IKZ-HAUSTECHNIK: Nicht immer ist die Nutzung von Abwärme direkt und problemlos möglich. Mitunter erschweren korrosive Gase oder Wasserinhaltsstoffe oder andere unerwünschte Eigenschaften der nutzbaren Wärmequellen dem Planer die Arbeit. Inwieweit unterstützen Sie mit Planungs-Know-how bei der Auslegung und ggf.
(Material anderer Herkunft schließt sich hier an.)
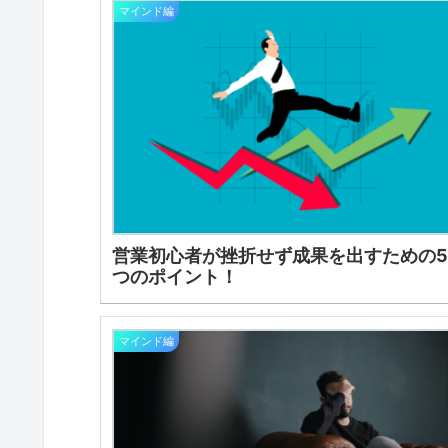
マインド編
営業初心者が挫折せず成果を出すための
つのポイント！
マインド編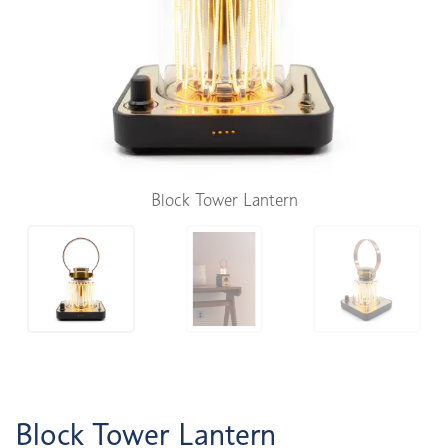
Block Tower Lantern
Block Tower Lantern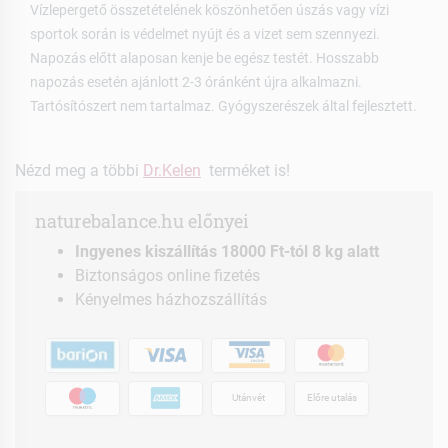
Vízlepergető összetételének köszönhetően úszás vagy vízi
sportok során is védelmet nyújt és a vizet sem szennyezi.
Napozás előtt alaposan kenje be egész testét. Hosszabb
napozás esetén ajánlott 2-3 óránként újra alkalmazni.
Tartósítószert nem tartalmaz. Gyógyszerészek által fejlesztett.
Nézd meg a többi
Dr.Kelen
terméket is!
naturebalance.hu előnyei
Ingyenes kiszállítás 18000 Ft-tól 8 kg alatt
Biztonságos online fizetés
Kényelmes házhozszállítás
Utánvét
Előre utalás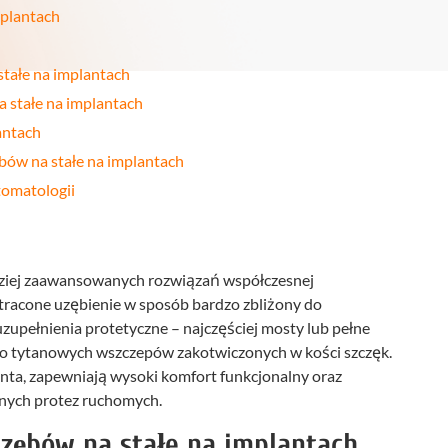
Stomatologia
mplantach
yka
nakładkowa –
cyfrowa
Invisalign®
Leczenie
Stomatologia
cja
tałe na implantach
kanałowe
dziecięca
 stałe na implantach
Stomatologia
pia
Laseroterapia
zachowawcza
antach
a
Bonding
bów na stałe na implantach
Periodontologia
a
zębów
tomatologii
u
rdziej zaawansowanych rozwiązań współczesnej
utracone uzębienie w sposób bardzo zbliżony do
uzupełnienia protetyczne – najczęściej mosty lub pełne
o tytanowych wszczepów zakotwiczonych w kości szczęk.
nta, zapewniają wysoki komfort funkcjonalny oraz
jnych protez ruchomych.
zębów na stałe na implantach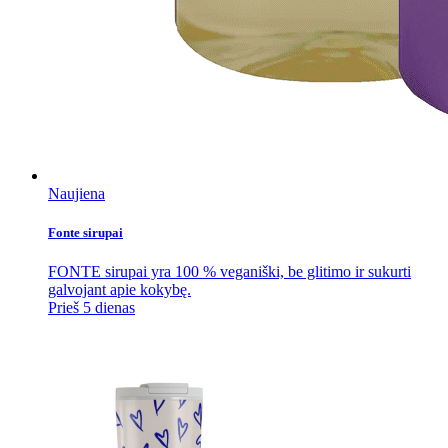
Naujiena
Fonte sirupai
FONTE sirupai yra 100 % veganiški, be glitimo ir sukurti
galvojant apie kokybę.
Prieš 5 dienas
Inbetriebnahme?
Ulrike Herzog: Da es sich vor allem im Industriebereich oftmals um komplexe Anwendungen handelt, bietet die Firma Ochsner bei der Planung und Auslegung solcher Anlagen Unterstützung an. Auch wir sind daran interessiert, für den Kunden die optimale Lösung zu finden, was nur durch eine offene Zusammenarbeit möglich ist. Die Inbetriebnahme der Anlagen wird selbstverständlich durch unsere zertifizierten Kundendienst-Techniker durchgeführt. Abhängig von der Komplexität der Anwendung, teilweise auch in Zusammenarbeit mit unseren Ingenieuren, um eine reibungslose Inbetriebnahme gewährleisten zu können.
Coefficient of Performance
Der COP (Coefficient of Performance) als Leistungszahl einer Wärmepumpe kann als „Energiemulitplikator“ angesehen werden. Er drückt das Verhältnis von eingesetzter (elektrischer) Energie zu erzeugter (Wärme) Energie aus. Ein COP von 4 bedeutet, dass aus 3 Teilen Energie aus Umgebungswärme oder Abwärme, welche kostenlos und (meist) unbegrenzt zur Verfügung steht, und 1 Teil Energie für den Antrieb (Elektrizität), welcher ebenfalls genutzt wird, 4 Teile nutzbare Wärme erzeugt werden können.